▸ **Task instructions**:
Would you write out the lines from the one containing "-38,7 +38,7 @@" to the end of the records below, exactly and in full, please?

▸ **Data to use**:
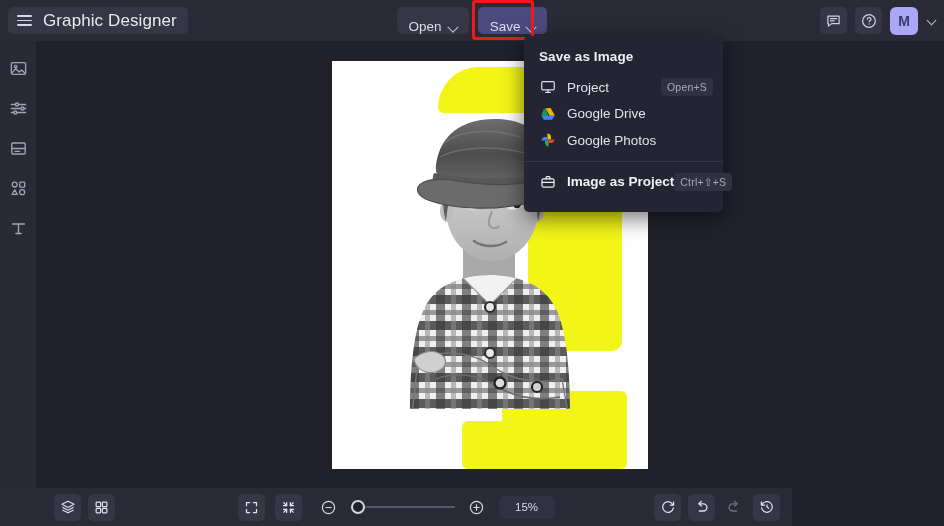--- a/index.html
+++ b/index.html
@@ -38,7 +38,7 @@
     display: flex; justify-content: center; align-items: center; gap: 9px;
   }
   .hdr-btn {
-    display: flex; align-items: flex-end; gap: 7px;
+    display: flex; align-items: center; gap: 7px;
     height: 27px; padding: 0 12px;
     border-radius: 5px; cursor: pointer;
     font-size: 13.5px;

▸ **Solution for this problem**:
@@ -38,7 +38,7 @@
     display: flex; justify-content: center; align-items: center; gap: 9px;
   }
   .hdr-btn {
-    display: flex; align-items: flex-end; gap: 7px;
+    display: flex; align-items: center; gap: 7px;
     height: 27px; padding: 0 12px;
     border-radius: 5px; cursor: pointer;
     font-size: 13.5px;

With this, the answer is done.